__TEXT PASSAGE__:
- - - -
Katie Power

Personal information
- Irish name: Cáit de Paor
- Sport: Camogie
- Position: Centre half forward
- Born: November 20, 1991 (age 33) Kilkenny, Ireland

Club(s)
- Years: Club
- 2006-Present: Piltown

Club titles
- Kilkenny titles: 1

Inter-county(ies)
- Years: County
- 2006-Present: Kilkenny

Inter-county titles
- All-Irelands: 3
- All Stars: 4

= Katie Power (camogie) =

Kilkenny camogie player

Katie Power (born 20 November 1991) is an All-Ireland- and All Star-winning camogie player who plays for Piltown and Kilkenny.
- - - -
[Saved entries]
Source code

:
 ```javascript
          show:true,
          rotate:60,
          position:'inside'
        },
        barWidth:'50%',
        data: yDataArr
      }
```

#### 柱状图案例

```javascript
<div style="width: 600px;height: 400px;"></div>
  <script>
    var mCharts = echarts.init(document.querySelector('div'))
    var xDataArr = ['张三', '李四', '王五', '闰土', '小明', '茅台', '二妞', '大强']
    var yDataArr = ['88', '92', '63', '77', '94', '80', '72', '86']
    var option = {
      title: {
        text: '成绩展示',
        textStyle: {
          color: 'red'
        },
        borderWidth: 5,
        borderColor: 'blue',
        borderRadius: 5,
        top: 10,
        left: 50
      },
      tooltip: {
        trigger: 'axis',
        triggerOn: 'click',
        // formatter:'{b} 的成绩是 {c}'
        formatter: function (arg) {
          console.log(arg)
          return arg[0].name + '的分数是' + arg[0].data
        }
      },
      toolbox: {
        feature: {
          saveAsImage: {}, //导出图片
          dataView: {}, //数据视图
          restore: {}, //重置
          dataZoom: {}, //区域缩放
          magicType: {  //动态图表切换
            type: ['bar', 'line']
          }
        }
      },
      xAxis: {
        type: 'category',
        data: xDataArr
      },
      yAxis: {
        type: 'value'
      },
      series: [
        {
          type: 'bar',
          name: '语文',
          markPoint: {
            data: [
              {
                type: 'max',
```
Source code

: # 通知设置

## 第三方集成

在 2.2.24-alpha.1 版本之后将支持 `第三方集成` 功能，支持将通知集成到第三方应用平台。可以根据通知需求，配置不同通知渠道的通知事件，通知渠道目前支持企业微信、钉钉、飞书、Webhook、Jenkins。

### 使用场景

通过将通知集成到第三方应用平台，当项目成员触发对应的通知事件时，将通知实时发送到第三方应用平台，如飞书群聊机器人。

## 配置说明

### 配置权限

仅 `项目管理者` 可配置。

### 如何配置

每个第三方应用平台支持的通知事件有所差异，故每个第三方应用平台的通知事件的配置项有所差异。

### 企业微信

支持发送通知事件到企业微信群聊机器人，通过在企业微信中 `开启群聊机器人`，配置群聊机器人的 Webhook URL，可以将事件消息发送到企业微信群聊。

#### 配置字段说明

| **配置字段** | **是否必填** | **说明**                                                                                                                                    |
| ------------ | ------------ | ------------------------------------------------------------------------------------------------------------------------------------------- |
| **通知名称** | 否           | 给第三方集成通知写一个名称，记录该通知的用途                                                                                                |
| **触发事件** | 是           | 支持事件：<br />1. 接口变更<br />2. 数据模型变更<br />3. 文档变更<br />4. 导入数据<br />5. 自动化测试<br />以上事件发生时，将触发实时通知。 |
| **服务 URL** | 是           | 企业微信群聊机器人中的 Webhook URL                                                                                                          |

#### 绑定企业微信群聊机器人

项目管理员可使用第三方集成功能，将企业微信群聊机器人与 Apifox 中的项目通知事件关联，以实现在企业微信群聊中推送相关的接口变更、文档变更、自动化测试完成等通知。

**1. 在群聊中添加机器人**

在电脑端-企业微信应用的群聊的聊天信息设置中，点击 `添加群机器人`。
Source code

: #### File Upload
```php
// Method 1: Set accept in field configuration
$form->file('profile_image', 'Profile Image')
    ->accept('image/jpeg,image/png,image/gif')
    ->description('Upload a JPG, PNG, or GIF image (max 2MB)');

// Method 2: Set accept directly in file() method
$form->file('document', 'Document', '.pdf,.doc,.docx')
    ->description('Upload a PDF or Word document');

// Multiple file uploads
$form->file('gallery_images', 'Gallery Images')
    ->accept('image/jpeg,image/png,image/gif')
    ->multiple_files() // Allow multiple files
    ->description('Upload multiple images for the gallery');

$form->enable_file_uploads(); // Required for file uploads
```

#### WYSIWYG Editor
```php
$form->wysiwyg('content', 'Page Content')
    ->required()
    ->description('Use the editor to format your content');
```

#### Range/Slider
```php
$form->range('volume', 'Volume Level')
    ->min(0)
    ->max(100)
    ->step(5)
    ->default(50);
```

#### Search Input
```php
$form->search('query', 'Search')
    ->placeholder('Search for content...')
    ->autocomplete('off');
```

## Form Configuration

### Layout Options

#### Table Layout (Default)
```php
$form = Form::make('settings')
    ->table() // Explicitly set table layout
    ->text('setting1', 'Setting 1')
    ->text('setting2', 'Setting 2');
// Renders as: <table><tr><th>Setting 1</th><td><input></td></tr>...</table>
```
- - - -
__EXERCISES__:
**A)** Please answer these questions from the Katie Power profile:
(i) Which club has she played for since 2006?
(ii) How many All Stars has she won?
(iii) What is her Irish name?
**B)** Do these statements agree with the Katie Power profile?
(i) She plays in the centre half forward position.
(ii) She has won two All-Ireland titles.
(iii) She was born in Kilkenny.

__COMPLETED EXERCISE__:
**A)**
(i) Piltown
(ii) 4
(iii) Cáit de Paor

**B)**
(i) Yes: "Position: Centre half forward"
(ii) No: "All-Irelands: 3"
(iii) Yes: "Kilkenny, Ireland"